→ **Task directions**
Please find each line in the records below that contains the word "What" and copy it. Match case exactly.

→ **Input for this task**
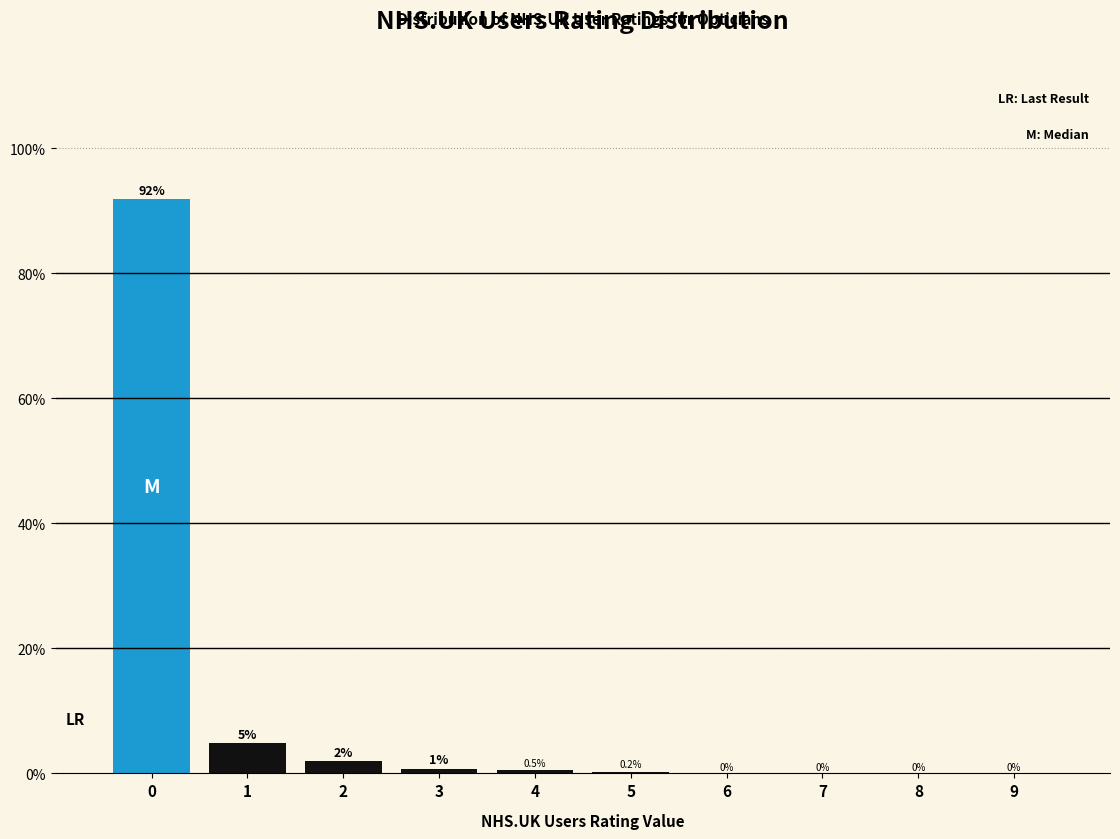

The value at 0 is 120.3. True or false?

False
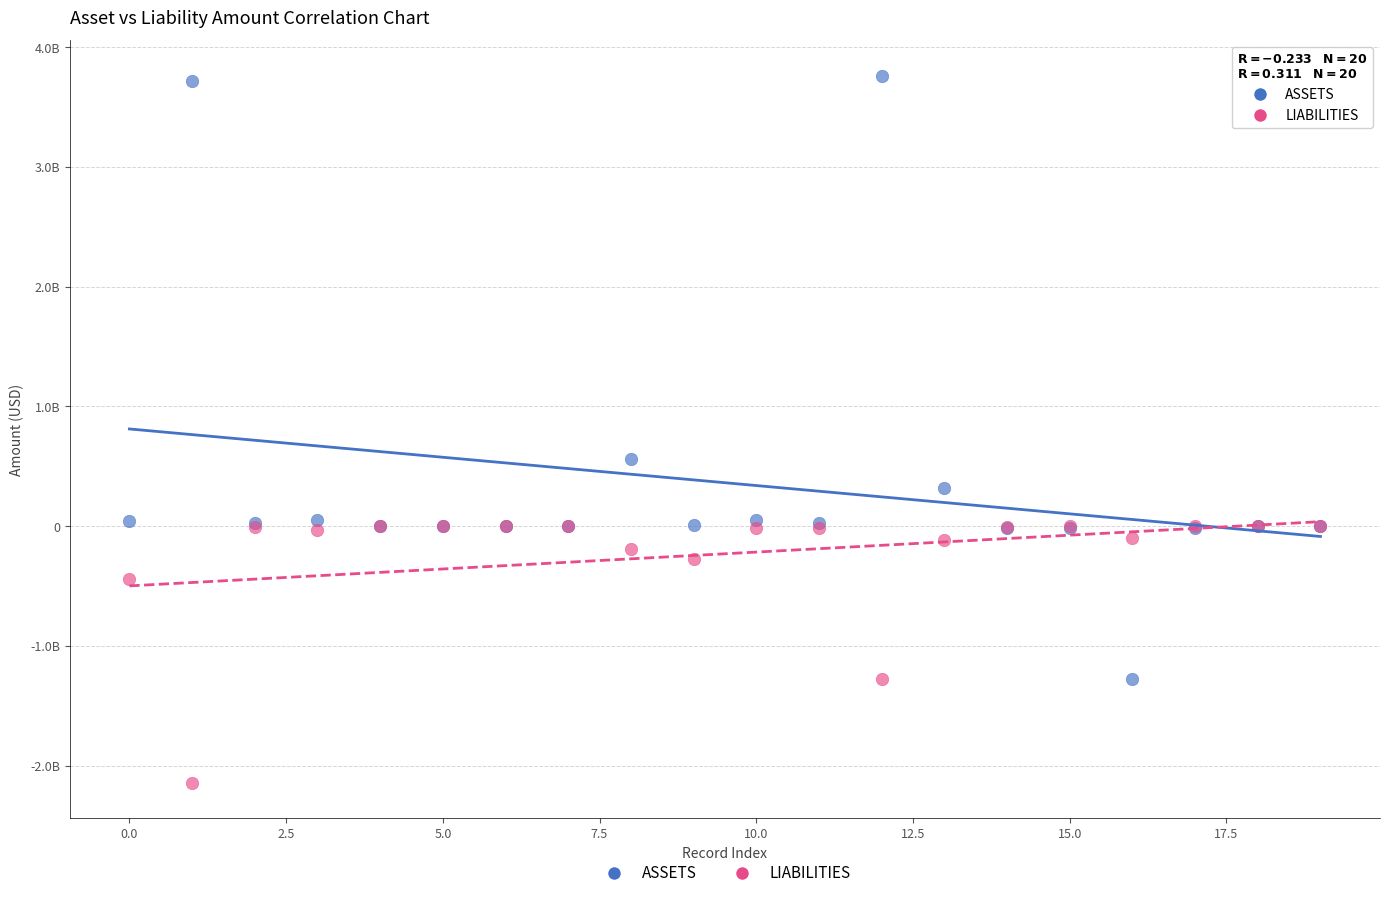

Which series contains the highest Y value?

ASSETS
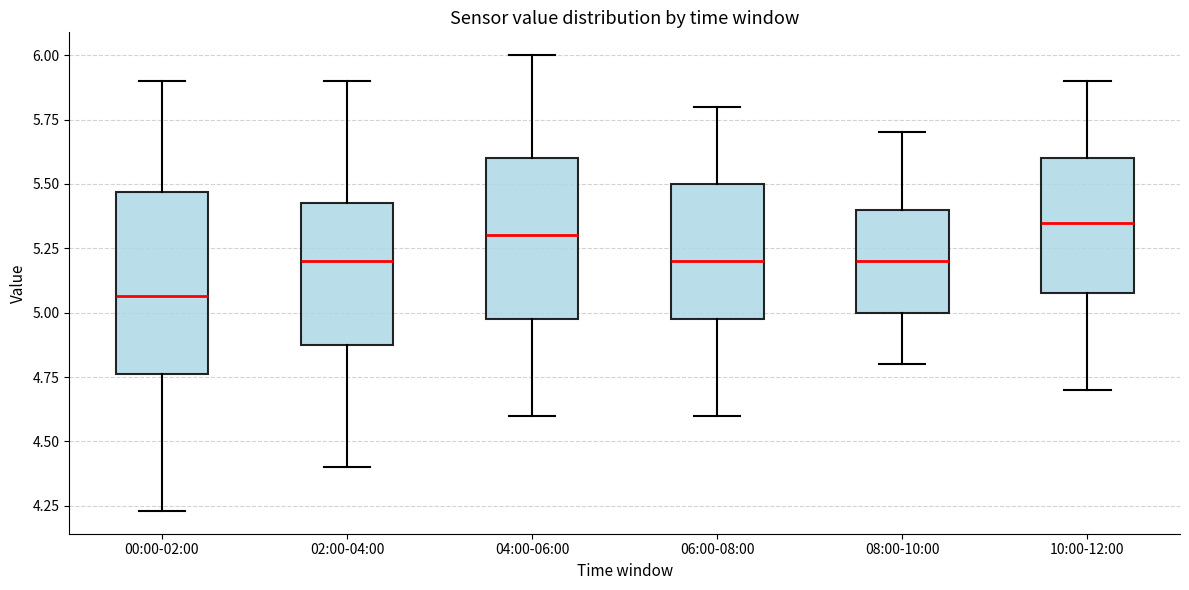

Which box is the tallest, from its lower edge to its upper edge?

00:00-02:00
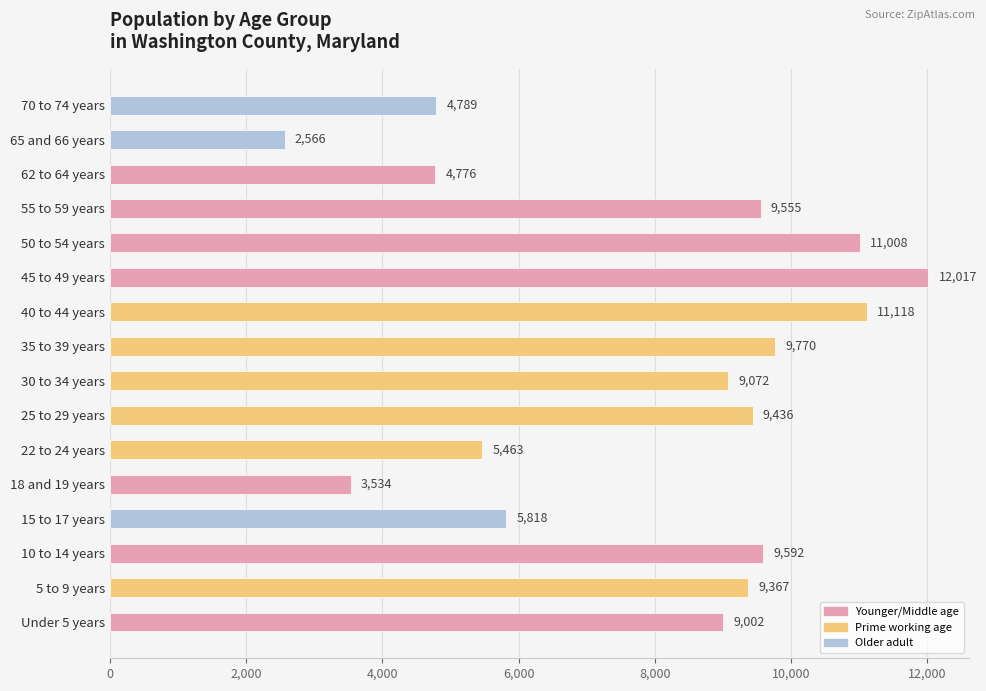

How many distinct data groups are displayed?

1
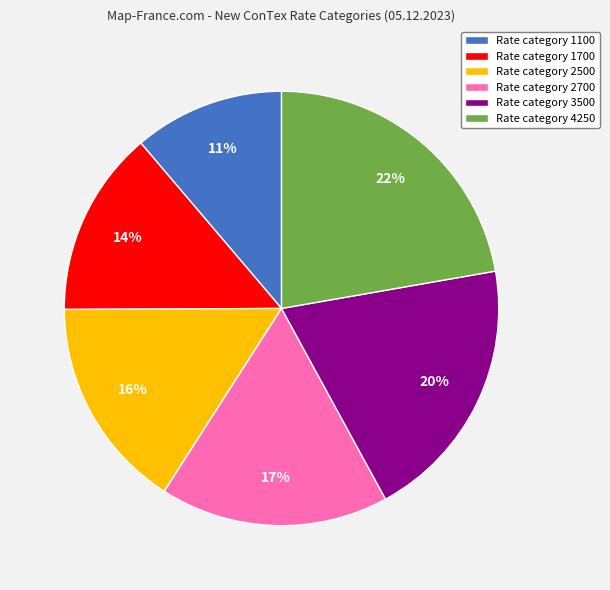

Is it true that Rate category 2700 is 17% of the pie?

True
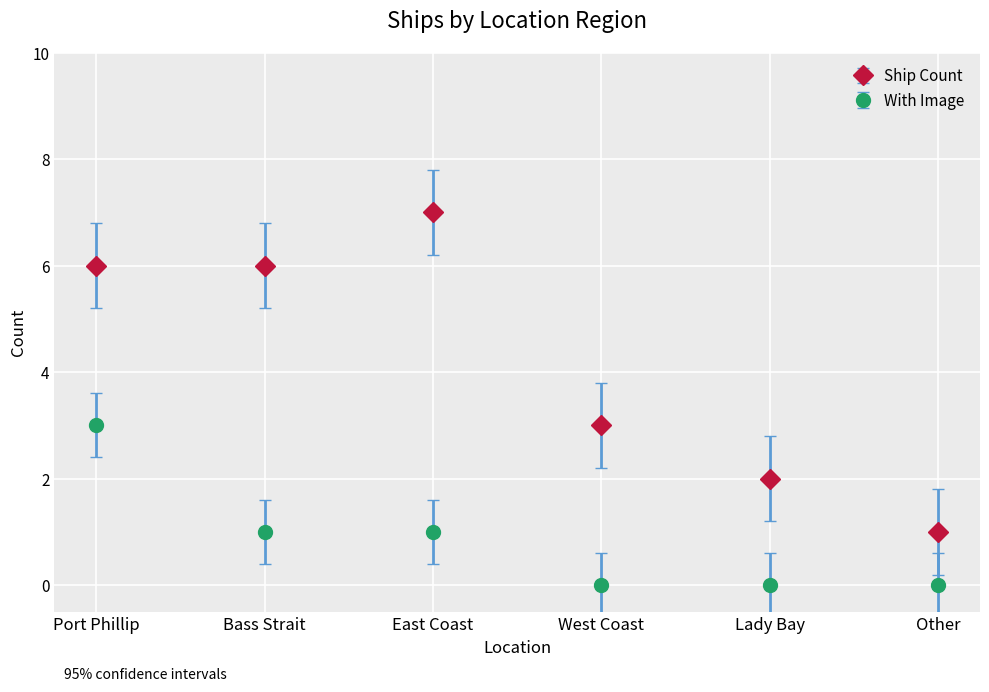

At which category is the sum across all series the highest?

Port Phillip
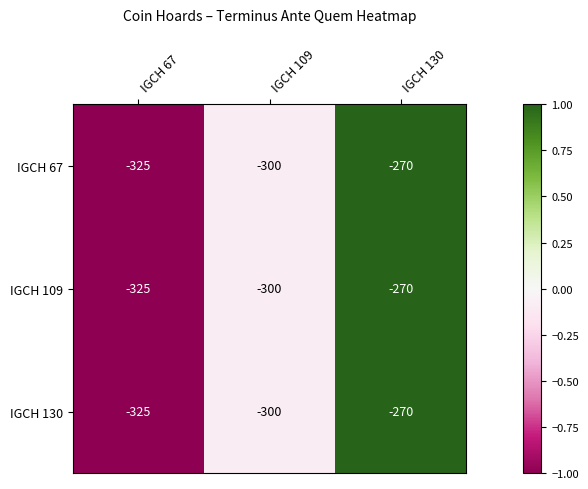

What is the sum of all IGCH 130 values?

-895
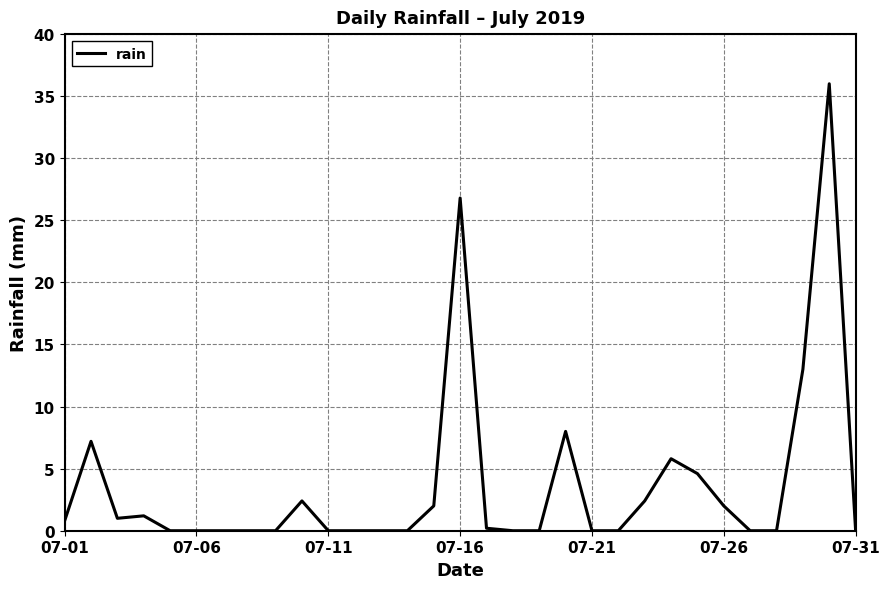

What is the difference between the maximum and minimum values?

36.0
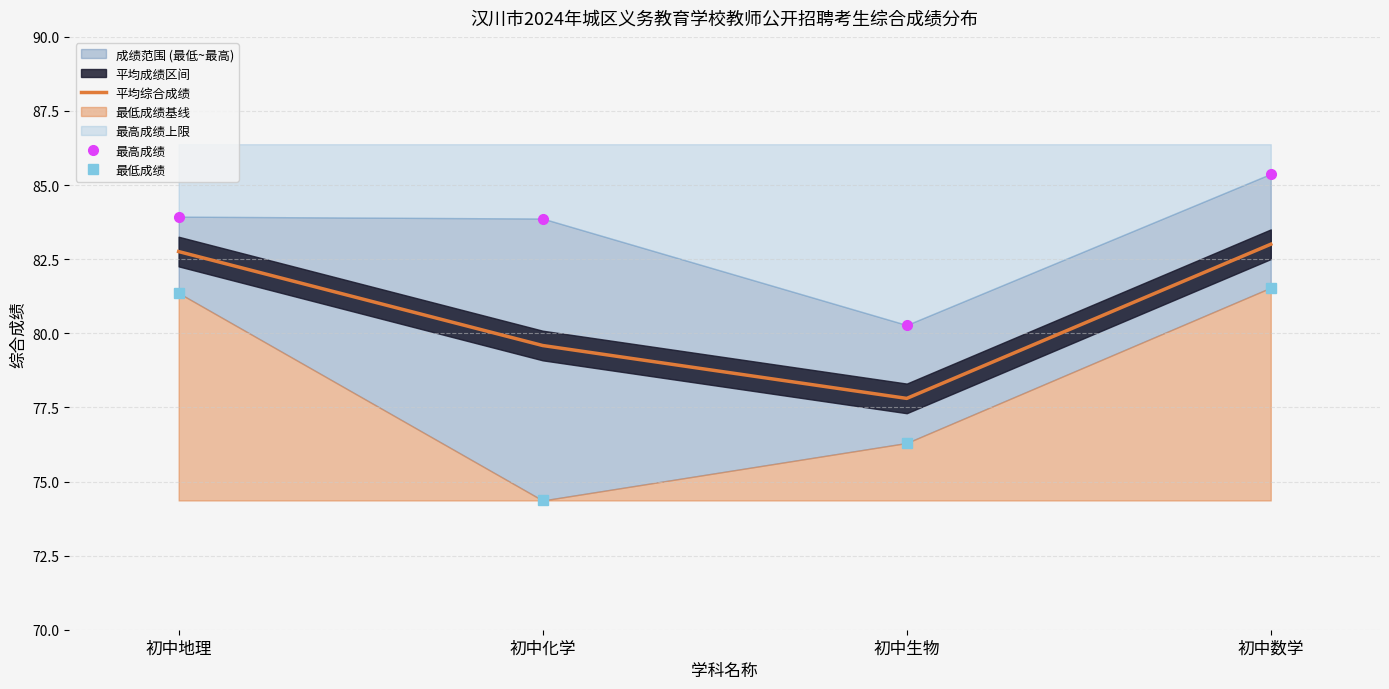

What is the label of the 2nd point from the right?

初中生物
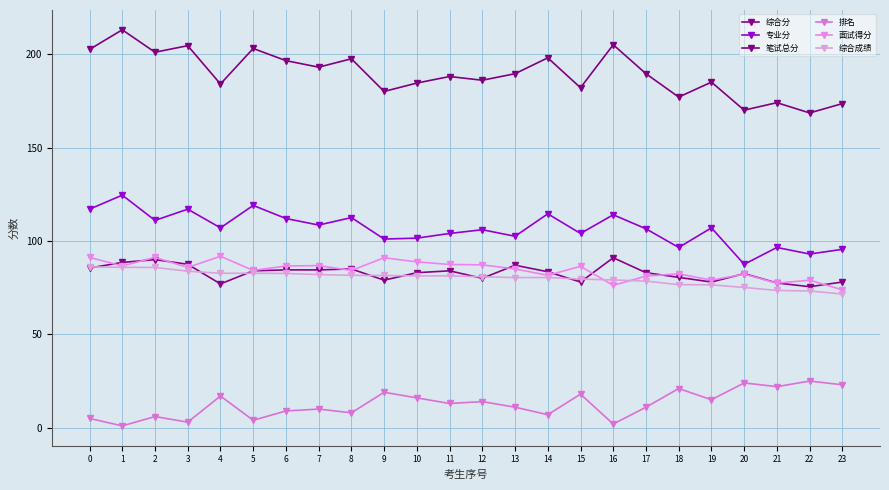

What is the difference between the maximum and second lowest values in the 排名 series?

23.0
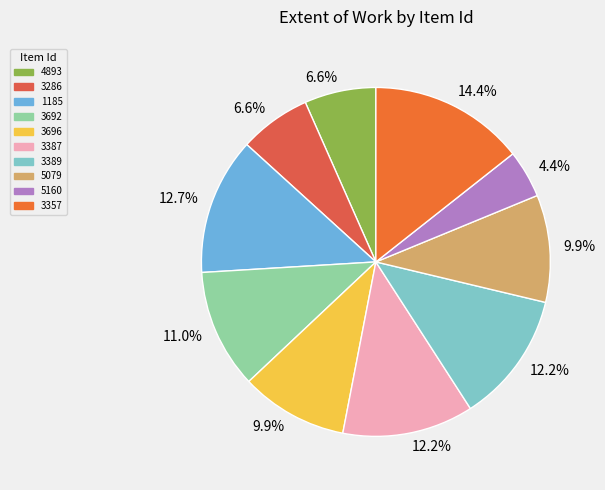

What is the total percentage of 3286 and 3696?

16.6%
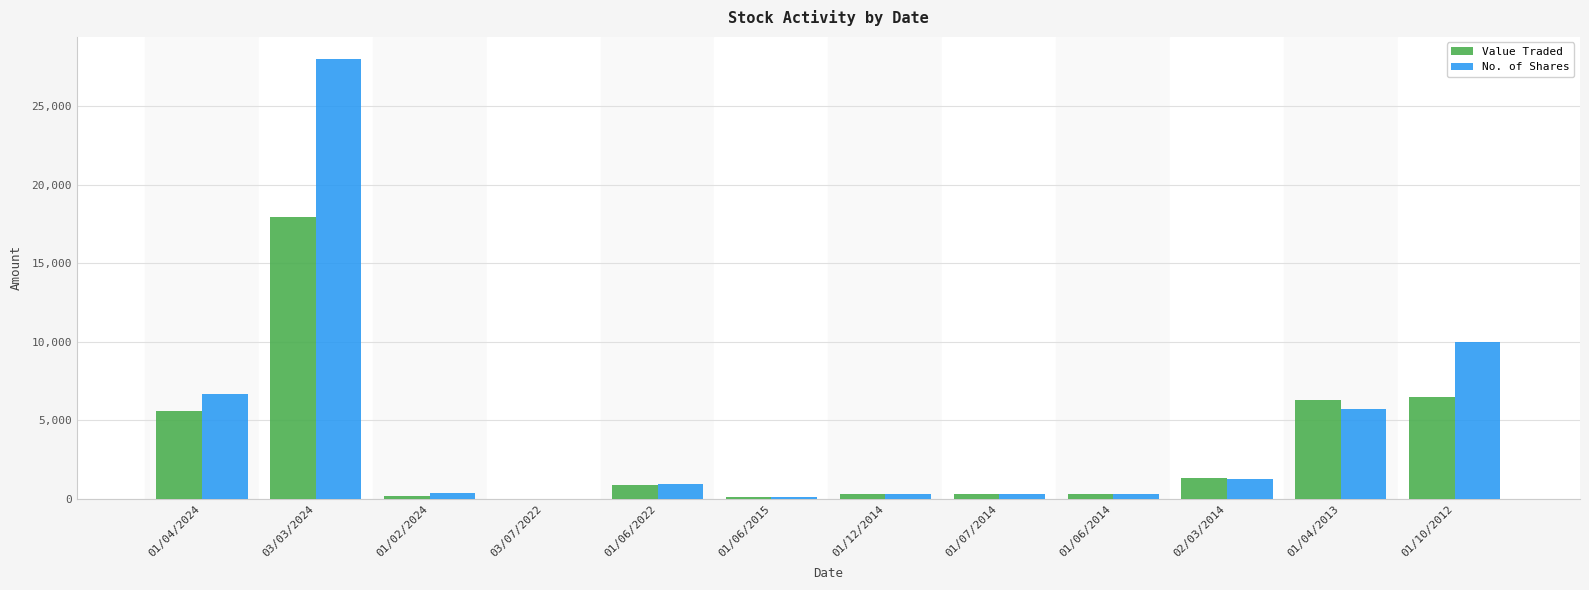

What is the sum of all Value Traded values?

39818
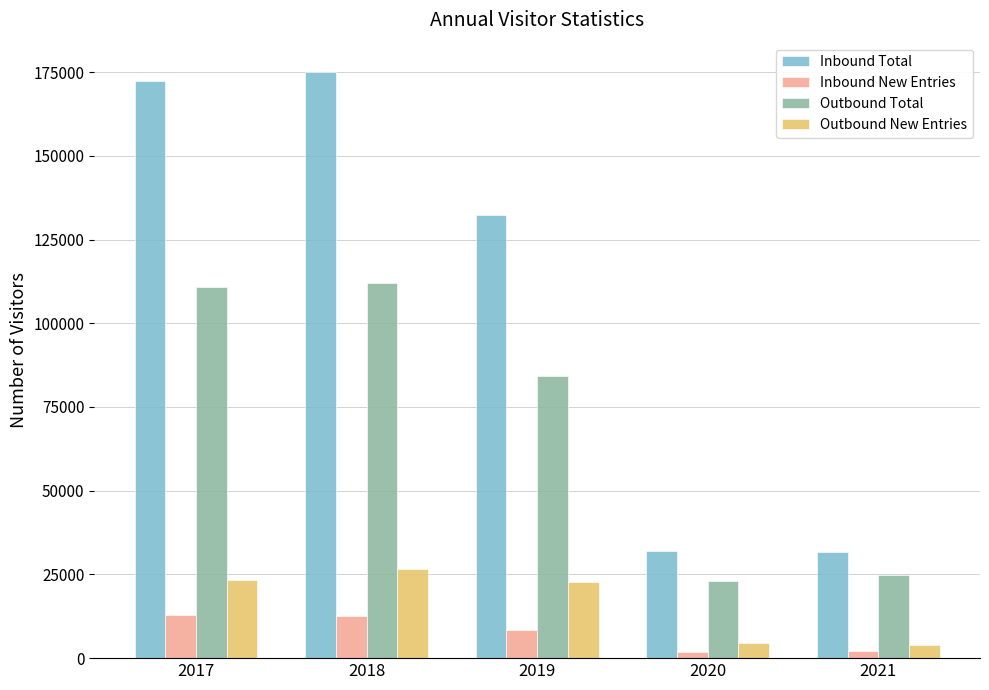

At how many categories does at least one series exceed 44140?

3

→ **The answer**
What is the sum of all IGCH 130 values?
What is the difference between the maximum and minimum values?
What is the label of the 2nd point from the right?
What is the difference between the maximum and second lowest values in the 排名 series?
What is the total percentage of 3286 and 3696?
What is the sum of all Value Traded values?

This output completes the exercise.